A summit of slick, poignant grooves
Las Vegas, Nevada’s non-binary indie-rock artist, Shamir Bailey, released his second LP of 2020, Shamir, following a continuous flow of releasing music within these past three years. Debuting in 2015 with his first LP, Ratchet, Bailey’s musical origins began from childhood with the thanks of influence from his musician aunt and later forming the duo indie-pop band, Anorexia, with his friend Christina Thompson, and recorded his earliest tracks whilst in high school.
Whilst mainly a musician by career, Shamir has appeared on the American television show Dear White People and has been a recurring character on Netflix’s Tuca & Bertie, further increasing his fame in the musical and television media. Since the take-off of his career, Shamir has gathered an ever-increasing cult following with his twisted blend of R&B and pop-rock melodies.
Getting into the crux of Shamir, the LP begins intros with the heart-pounding percussions and smooth riveting punk guitar riffs of “On My Own,” offering an exhilarating, energetic kickoff to the LP, which transitions in “Paranoia” with the transitional 15-second track “Junglepussy Juice.” Keeping the same flow and energy as “On My Own,” “Paranoia” is spearheaded by the electrically charged guitar riffs composing a traditional punk melody to headbang.
Hitting a more lighthearted tone, “Running” strikes with fast punching percussions and lightly strummed guitars atop of Bailey’s empathetically amplified vocals, and transitions into “Other Side” with another 15-second transitional track, “River Is About To Die In This Garage.” “Other Side” offers a more acoustic rhythm, leaning more on a folky melody in its chorus, something similar to that of Bloc Party’s track “The Good News,” but with a more energetically cheerful melody.
Dialing the energy back a notch, “Pretty When I’m Sad” is gloomy with depressive lyrics and vocals alongside the softer guitar strums that elevate into hardened riffs over hard beating drums and transitions into the final part of Shamir with “There We Go.” With a quick video reel intro and low guitar strum, “Diet” crashes into an enthusiastically dynamic punk rock melody with an uplifting theme and message.

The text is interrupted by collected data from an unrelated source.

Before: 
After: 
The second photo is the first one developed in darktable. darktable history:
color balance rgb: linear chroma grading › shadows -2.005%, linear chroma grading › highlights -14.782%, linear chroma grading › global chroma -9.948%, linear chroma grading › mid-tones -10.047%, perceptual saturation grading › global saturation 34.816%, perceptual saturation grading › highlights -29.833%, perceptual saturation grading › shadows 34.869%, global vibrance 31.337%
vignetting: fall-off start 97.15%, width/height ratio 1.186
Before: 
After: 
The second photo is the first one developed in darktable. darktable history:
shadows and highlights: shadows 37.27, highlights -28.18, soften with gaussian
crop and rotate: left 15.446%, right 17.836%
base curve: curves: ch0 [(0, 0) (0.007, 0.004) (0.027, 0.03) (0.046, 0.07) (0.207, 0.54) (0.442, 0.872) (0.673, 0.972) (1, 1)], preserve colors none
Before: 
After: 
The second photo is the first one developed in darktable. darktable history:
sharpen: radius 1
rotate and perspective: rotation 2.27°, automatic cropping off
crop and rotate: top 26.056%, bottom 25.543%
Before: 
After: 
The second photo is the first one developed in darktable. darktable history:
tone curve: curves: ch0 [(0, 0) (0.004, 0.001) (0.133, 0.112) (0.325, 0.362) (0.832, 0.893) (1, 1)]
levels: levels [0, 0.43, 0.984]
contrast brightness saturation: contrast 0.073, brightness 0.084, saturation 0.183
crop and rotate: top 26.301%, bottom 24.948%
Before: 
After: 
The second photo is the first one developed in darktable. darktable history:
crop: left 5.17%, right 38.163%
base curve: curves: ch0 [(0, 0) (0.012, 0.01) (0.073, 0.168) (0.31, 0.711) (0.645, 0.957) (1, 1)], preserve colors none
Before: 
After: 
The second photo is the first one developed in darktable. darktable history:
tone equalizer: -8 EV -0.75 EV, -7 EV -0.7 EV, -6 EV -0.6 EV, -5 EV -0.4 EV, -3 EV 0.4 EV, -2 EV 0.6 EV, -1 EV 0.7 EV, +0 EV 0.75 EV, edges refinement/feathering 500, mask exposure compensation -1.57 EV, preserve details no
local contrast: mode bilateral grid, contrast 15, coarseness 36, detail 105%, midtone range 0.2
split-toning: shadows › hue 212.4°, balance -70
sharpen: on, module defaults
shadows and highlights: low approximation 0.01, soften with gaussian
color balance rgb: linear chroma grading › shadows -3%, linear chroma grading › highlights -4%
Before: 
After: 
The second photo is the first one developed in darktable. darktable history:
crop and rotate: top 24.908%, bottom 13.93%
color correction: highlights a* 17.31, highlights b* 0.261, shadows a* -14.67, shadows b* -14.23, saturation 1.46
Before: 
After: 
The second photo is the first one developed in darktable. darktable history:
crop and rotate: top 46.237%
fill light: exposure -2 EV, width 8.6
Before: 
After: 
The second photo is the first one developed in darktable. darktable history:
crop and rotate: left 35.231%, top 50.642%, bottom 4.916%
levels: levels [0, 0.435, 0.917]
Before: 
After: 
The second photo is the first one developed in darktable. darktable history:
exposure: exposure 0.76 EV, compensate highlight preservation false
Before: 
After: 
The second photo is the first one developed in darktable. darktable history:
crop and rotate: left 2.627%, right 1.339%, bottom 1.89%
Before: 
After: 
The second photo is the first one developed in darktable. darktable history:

Switching to a more sympathetic tone and slow-struck chords beside Shamir’s straining heightened vocals that composes a somber melody that parallels with Shamir’s ending track “In this Hole,” a somber symphonic release of emotion utilized by screeching angelic tunes to wraps up this LP.
With each and every LP and EP Shamir produces, it earns him more following and credit as a source of indie-pop motivator and inspirator with his distinct blend of R&B and pop-rock that collages into something that is punk and uplifting.